1) Do anyone know how this https://github.com/promach/DDR/blob/main/phase_detector.v works internally ?
I haven't looked code. I can only comment on the general principle.
Master and slave data are delayed with an offset and sampled with the same clock. When there's an edge in data the VALID signal produces a pulse and INCDEC is set to '1' or '0' depending on the master and slave samples being different or the same. The code is supposed to aggregate these readings. If there is a skew (that is INCDEC is either always '1' or '0') most of the time, your code is supposed to correct the delay.
The diagram you posted is supposed to be read from top to bottom - the top two lines produce the same reading for both master and slave thus INCDEC is set to '0'. The delay is then decremented which shifts data relative to the clock - look at the second set of lines. But the master and slave readings are still the same so INCDEC is still '0'. So, they decrement the delay again - look at the third set of lines. Still the same, so they do another decrement - look at the forth (last) set of the lines. This time, master and slave readings are different, so INCDEC is now '1'. Therefore they increment the delay by '1' going back to the third set of lines. This continues indefinitely keeping the data aligned to the clock.

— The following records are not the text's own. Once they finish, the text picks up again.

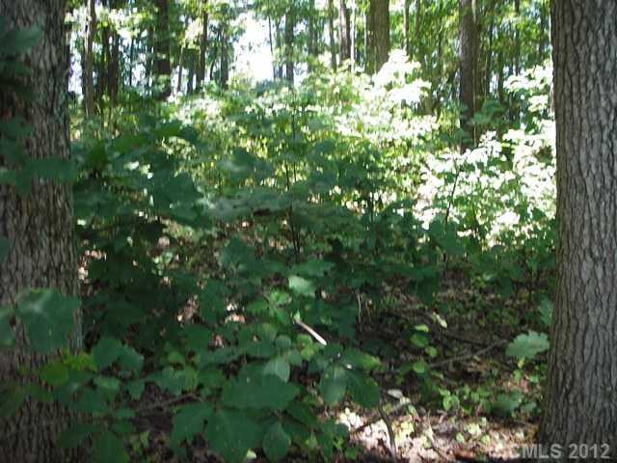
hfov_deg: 49.0
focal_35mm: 38
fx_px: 677
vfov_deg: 37.7
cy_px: 232
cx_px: 308
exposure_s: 1/40
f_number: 3.3
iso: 50
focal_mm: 6.3
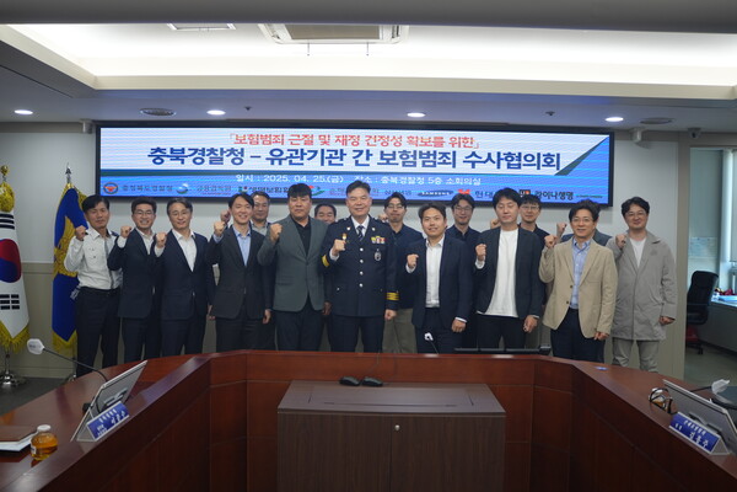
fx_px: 614
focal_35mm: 30
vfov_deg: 43.6
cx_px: 368
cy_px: 246
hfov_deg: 61.9
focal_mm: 30
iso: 800
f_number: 4
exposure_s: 1/160
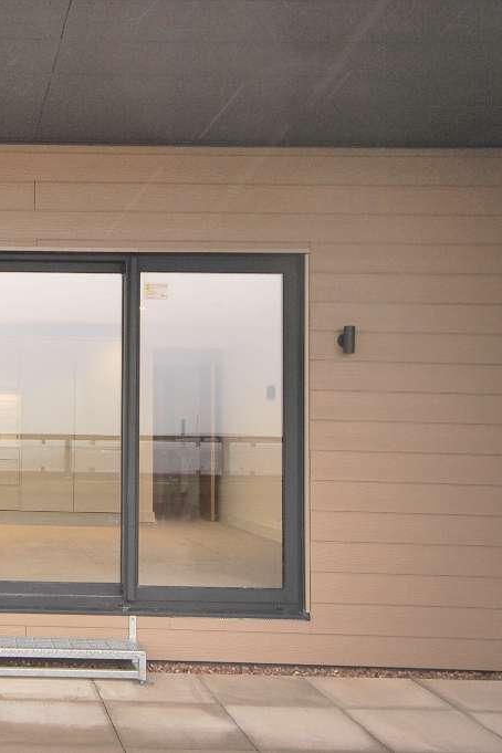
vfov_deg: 43.6
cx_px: -40
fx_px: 941
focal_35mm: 45
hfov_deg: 27.5
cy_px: 376
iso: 400
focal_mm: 20
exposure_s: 1/60
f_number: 5.6
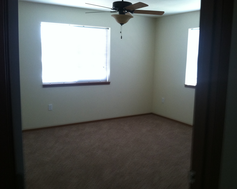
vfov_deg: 40.1
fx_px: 260
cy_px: 95
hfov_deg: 49.1
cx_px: 126
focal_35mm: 37
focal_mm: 3.85
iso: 125
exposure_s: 1/15
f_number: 2.8
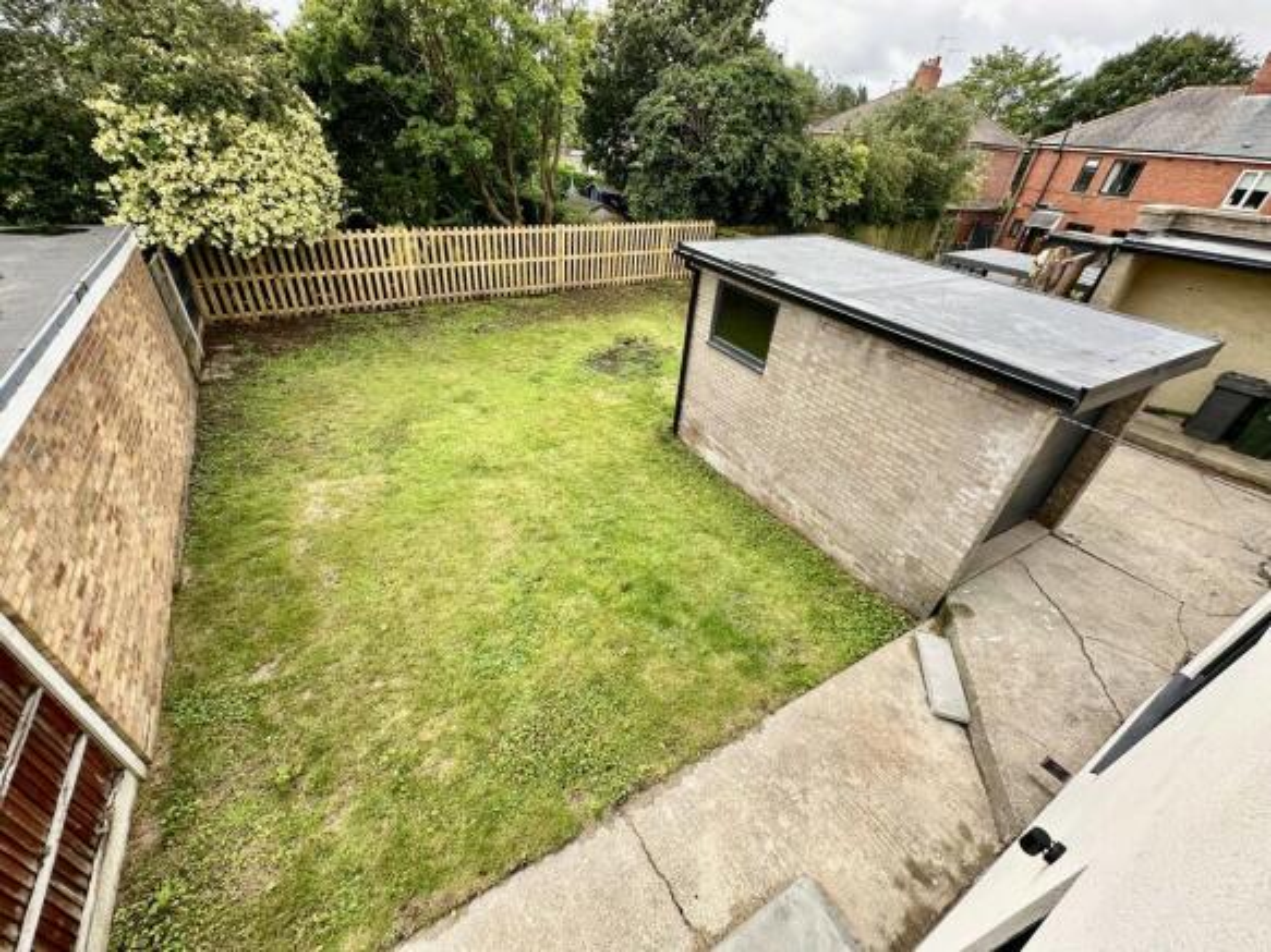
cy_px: 476
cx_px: 636
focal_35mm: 14
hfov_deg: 102.1
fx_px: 514
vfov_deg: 85.7
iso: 40
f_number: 2.2
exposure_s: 1/364
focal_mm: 2.22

The pdcount simply adds some stability. Instead of doing delay increments/decrements immediately, they accumulate INCDEC values with the pdcount register. If the INCDEC values are mixed (meaning alignment is close to optimum), pdcount varies around "10000". If ones start to prevail (pdcount goes to "11111") and they do the increment. If zeroes start to prevail, pdcount moves to "00000" and they do the decrement. Of course you can use any number of bits - the more bits you use the more stable and less responsible the calibration becomes.
The drawback is you need data to maintain calibration. If data stops, the calibration stops too. As applied to DDR3, this means that you need to read data periodically, or you lose calibration. That's where calibrated delays in 7-series come handy.